§ **DIRECTIONS FOR THIS TASK**:
Once you find the line with "- Add a new" in the entries below, return exactly every line from it through the line with "- Edit a todo".
···
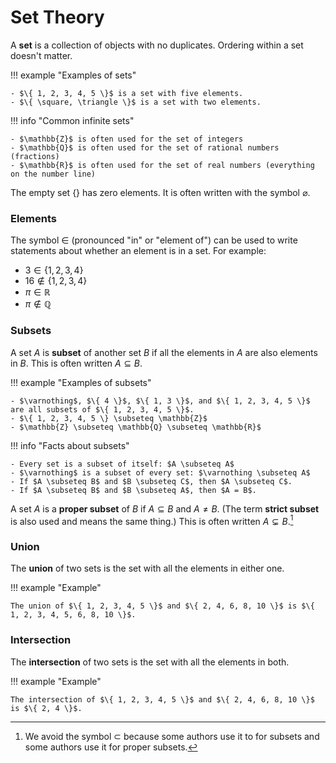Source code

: # Set Theory

<style>
.green { color: #00c853; }
.red { color: #ff5252; }
</style>

A **set** is a collection of objects with no duplicates. Ordering within a set doesn't matter.

!!! example "Examples of sets"

    - $\{ 1, 2, 3, 4, 5 \}$ is a set with five elements.
    - $\{ \square, \triangle \}$ is a set with two elements.

!!! info "Common infinite sets"

    - $\mathbb{Z}$ is often used for the set of integers
    - $\mathbb{Q}$ is often used for the set of rational numbers (fractions)
    - $\mathbb{R}$ is often used for the set of real numbers (everything on the number line)

The empty set $\{\}$ has zero elements. It is often written with the symbol $\varnothing$.

### Elements

The symbol $\in$ (pronounced "in" or "element of") can be used to write statements about whether an element is in a set. For example:

- $3 \in \{ 1, 2, 3, 4 \}$
- $16 \notin \{ 1, 2, 3, 4 \}$
- $\pi \in \mathbb{R}$
- $\pi \notin \mathbb{Q}$

### Subsets

A set $A$ is **subset** of another set $B$ if all the elements in $A$ are also elements in $B$. This is often written $A \subseteq B$.

!!! example "Examples of subsets"

    - $\varnothing$, $\{ 4 \}$, $\{ 1, 3 \}$, and $\{ 1, 2, 3, 4, 5 \}$ are all subsets of $\{ 1, 2, 3, 4, 5 \}$.
    - $\{ 1, 2, 3, 4, 5 \} \subseteq \mathbb{Z}$
    - $\mathbb{Z} \subseteq \mathbb{Q} \subseteq \mathbb{R}$

!!! info "Facts about subsets"

    - Every set is a subset of itself: $A \subseteq A$
    - $\varnothing$ is a subset of every set: $\varnothing \subseteq A$
    - If $A \subseteq B$ and $B \subseteq C$, then $A \subseteq C$.
    - If $A \subseteq B$ and $B \subseteq A$, then $A = B$.

A set $A$ is a **proper subset** of $B$ if $A \subseteq B$ and $A \ne B$. (The term **strict subset** is also used and means the same thing.) This is often written $A \varsubsetneq B$.[^subset-notation]

[^subset-notation]: We avoid the symbol $\subset$ because some authors use it to for subsets and some authors use it for proper subsets.

### Union

The **union** of two sets is the set with all the elements in either one.

!!! example "Example"

    The union of $\{ 1, 2, 3, 4, 5 \}$ and $\{ 2, 4, 6, 8, 10 \}$ is $\{ 1, 2, 3, 4, 5, 6, 8, 10 \}$.

### Intersection

The **intersection** of two sets is the set with all the elements in both.

!!! example "Example"

    The intersection of $\{ 1, 2, 3, 4, 5 \}$ and $\{ 2, 4, 6, 8, 10 \}$ is $\{ 2, 4 \}$.
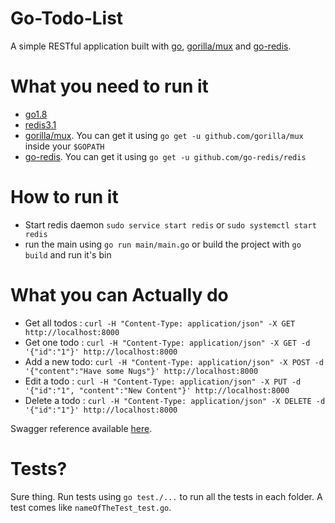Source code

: # Go-Todo-List

A simple RESTful application built with [go](https://github.com/golang), [gorilla/mux](https://github.com/gorilla/mux) and [go-redis](https://github.com/go-redis/redis).

# What you need to run it

 - [go1.8](https://golang.org/doc/devel/release.html#go1.8)
 - [redis3.1](https://redis.io/download)
 - [gorilla/mux](https://github.com/gorilla/mux). You can get it using `go get -u github.com/gorilla/mux` inside your `$GOPATH`
 - [go-redis](https://github.com/go-redis/redis). You can get it using `go get -u github.com/go-redis/redis`

# How to run it

 - Start redis daemon `sudo service start redis` or `sudo systemctl start redis`
 - run the main using `go run main/main.go` or build the project with `go build` and run it's bin

# What you can Actually do

 - Get all todos : `curl -H "Content-Type: application/json" -X GET http://localhost:8000`
 - Get one todo  : `curl -H "Content-Type: application/json" -X GET -d '{"id":"1"}' http://localhost:8000`
 - Add a new todo: `curl -H "Content-Type: application/json" -X POST -d '{"content":"Have some Nugs"}' http://localhost:8000`
 - Edit a todo   : `curl -H "Content-Type: application/json" -X PUT -d '{"id":"1", "content":"New Content"}' http://localhost:8000`
 - Delete a todo : `curl -H "Content-Type: application/json" -X DELETE -d '{"id":"1"}' http://localhost:8000`
 
Swagger reference available [here](https://app.swaggerhub.com/apis/AndreaM16/Go-Todo-List/1.0.0). 
 
 # Tests?
 
 Sure thing. Run tests using `go test./...` to run all the tests in each folder. A test comes like `nameOfTheTest_test.go`.
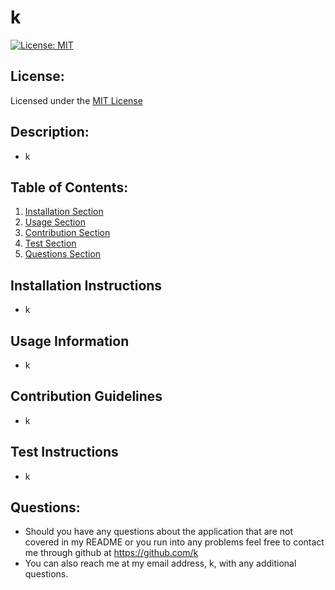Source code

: # k
[![License: MIT](https://img.shields.io/badge/License-MIT-yellow.svg)](https://opensource.org/licenses/MIT)
## License:
Licensed under the [MIT License](https://choosealicense.com/licenses/mit/)

## Description:
- k

## Table of Contents:
1. [Installation Section](#installation-instructions)
2. [Usage Section](#usage-information)
3. [Contribution Section](#contribution-guidelines)
4. [Test Section](#test-instructions)
5. [Questions Section](#questions)

## Installation Instructions
- k
## Usage Information
- k
## Contribution Guidelines
- k
## Test Instructions
- k

## Questions:
- Should you have any questions about the application that are not covered in my README or you run into any problems feel free to contact me through github at https://github.com/k 
- You can also reach me at my email address, k, with any additional questions.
···
§ **SOLUTION TO THIS TASK**:
 - Add a new todo: `curl -H "Content-Type: application/json" -X POST -d '{"content":"Have some Nugs"}' http://localhost:8000`
 - Edit a todo   : `curl -H "Content-Type: application/json" -X PUT -d '{"id":"1", "content":"New Content"}' http://localhost:8000`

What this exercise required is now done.